Work to complete. Reproduce the text of the entries below word for word, line by line. Leave the pictures out of your answer.

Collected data
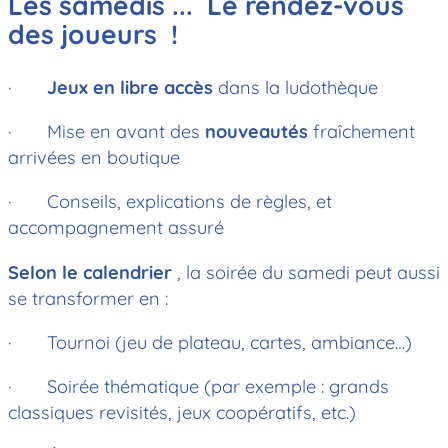
Les samedis ... Le rendez-vous
des joueurs !
·
Jeux en libre accès
dans la ludothèque
· Mise en avant des
nouveautés
fraîchement
arrivées en boutique
· Conseils, explications de règles, et
accompagnement assuré
Selon le calendrier
, la soirée du samedi peut aussi
se transformer en :
· Tournoi (jeu de plateau, cartes, ambiance…)
· Soirée thématique (par exemple : grands
classiques revisités, jeux coopératifs, etc.)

Answer to the exercise.
Les samedis ... Le rendez-vous
des joueurs !
·
Jeux en libre accès
dans la ludothèque
· Mise en avant des
nouveautés
fraîchement
arrivées en boutique
· Conseils, explications de règles, et
accompagnement assuré
Selon le calendrier
, la soirée du samedi peut aussi
se transformer en :
· Tournoi (jeu de plateau, cartes, ambiance…)
· Soirée thématique (par exemple : grands
classiques revisités, jeux coopératifs, etc.)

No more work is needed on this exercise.